As always, I hope this has been useful to someone other than myself!

Back Matter

If all you care about is Lisp, then we've reached the end of this series on syntax. However, discussions with a reader, Dru Nelson, compel me to mention The Factor Language as something of a conceptual digestif. Factor is a concatenative language which has many similarities with Lisp, which puts it in the odd category of being more Lispy than Lisp in many respects.

Factor, for programmers unfamiliar with concatenative languages, in its ordinary operation, does not have variables: values are passed between subroutines (called "words") on a data stack. I strongly encourage readers to download Factor and give it a spin - I find writing Factor programs to be delightful mental calisthenics. Here is how you calculate (3 + 13) * 6 in Factor:

( scratchpad ) 3 13 + 6 *

--- Data stack:
96

A Factor program is, apparently, a flat list of "words" with data flow handled implicitly. What is the equivalent of a "lambda" expression in such an exotic language? Well, its just a list! Since there are no named things except for words, a list of the words (and literals, which can be thought of as words which "push" themselves onto the stack) which make up a subroutine is all you need or can have. In Factor, code really is data and execution of that code is even simpler than it is in dynamically scoped languages. You can't even make the common mistakes of dynamical languages respecting variable binding because, well, you don't have variables. You don't need to write Macros, such as we have them in Lisp, in Factor, because your functions are free to shuffle around, decompose, build and partially evaluate quotations to their heart's content2.

Factor goes one step further towards simplicity than even picoLisp - it completely eliminates variables, and as such, data becomes even closer to code than it is in that language.

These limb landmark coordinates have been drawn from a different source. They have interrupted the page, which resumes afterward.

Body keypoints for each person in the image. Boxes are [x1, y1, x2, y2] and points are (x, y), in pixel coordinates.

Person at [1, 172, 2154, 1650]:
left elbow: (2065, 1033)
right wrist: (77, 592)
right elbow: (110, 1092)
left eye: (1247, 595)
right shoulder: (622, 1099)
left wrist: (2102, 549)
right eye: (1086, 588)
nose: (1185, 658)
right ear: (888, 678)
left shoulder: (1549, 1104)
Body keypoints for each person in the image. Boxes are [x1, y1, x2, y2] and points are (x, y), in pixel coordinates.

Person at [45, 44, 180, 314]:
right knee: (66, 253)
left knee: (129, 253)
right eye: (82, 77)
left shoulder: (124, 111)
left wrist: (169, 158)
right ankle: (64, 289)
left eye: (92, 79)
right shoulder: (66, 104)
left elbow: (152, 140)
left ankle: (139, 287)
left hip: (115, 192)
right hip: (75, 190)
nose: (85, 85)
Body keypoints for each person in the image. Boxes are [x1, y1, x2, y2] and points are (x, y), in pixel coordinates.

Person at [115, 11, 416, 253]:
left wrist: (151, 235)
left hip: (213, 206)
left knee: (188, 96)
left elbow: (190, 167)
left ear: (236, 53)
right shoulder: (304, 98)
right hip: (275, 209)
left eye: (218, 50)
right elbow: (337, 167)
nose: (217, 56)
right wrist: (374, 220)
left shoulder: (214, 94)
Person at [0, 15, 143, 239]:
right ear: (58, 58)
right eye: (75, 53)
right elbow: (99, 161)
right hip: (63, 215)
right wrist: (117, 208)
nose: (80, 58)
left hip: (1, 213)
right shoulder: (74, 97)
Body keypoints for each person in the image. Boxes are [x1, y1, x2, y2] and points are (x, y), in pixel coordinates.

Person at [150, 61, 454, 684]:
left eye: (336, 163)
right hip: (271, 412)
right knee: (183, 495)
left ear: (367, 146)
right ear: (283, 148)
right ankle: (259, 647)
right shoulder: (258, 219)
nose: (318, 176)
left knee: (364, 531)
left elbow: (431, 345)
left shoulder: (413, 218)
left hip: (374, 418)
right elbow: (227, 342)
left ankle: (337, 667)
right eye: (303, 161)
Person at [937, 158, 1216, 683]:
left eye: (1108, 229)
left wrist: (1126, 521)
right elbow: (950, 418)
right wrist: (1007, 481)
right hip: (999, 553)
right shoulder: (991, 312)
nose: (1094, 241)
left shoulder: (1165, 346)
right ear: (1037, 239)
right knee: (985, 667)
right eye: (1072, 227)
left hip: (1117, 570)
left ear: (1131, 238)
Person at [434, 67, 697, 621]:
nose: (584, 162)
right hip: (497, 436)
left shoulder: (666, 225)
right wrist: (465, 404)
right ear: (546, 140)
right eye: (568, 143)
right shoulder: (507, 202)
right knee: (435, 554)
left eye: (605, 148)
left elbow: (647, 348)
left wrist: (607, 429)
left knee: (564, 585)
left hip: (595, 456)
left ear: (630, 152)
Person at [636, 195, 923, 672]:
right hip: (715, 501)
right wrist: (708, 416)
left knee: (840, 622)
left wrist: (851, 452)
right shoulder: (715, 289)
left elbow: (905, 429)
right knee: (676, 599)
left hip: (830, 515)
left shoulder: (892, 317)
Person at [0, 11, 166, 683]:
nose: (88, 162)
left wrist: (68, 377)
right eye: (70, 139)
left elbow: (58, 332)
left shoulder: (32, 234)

More Lispy than Lisp indeed!


1 I'm pretty sure that syntax, as (essentially) a wrapper for data, is a monad, but that is definitely another story.

2 Factor actually requires that quotations have infer-able stack-effects, which places limitations on them in practice (surprisingly few, though!)

2 comments:

R.M. Loveland said...

Thanks for writing these essays, and this one in particular. It's the most comprehensible explanation of Scheme's pattern-matching I've found. Very nice that you provided examples for the reader, some of us learn best that way.

J.V. Toups said...

Thanks for the comment - it is always good to hear people are reading this stuff. If you are the same RM Loveland who authors science fiction, you might be interested in another project of mine: Subluminal, which is a science fiction epic in rhyming verse that I am writing.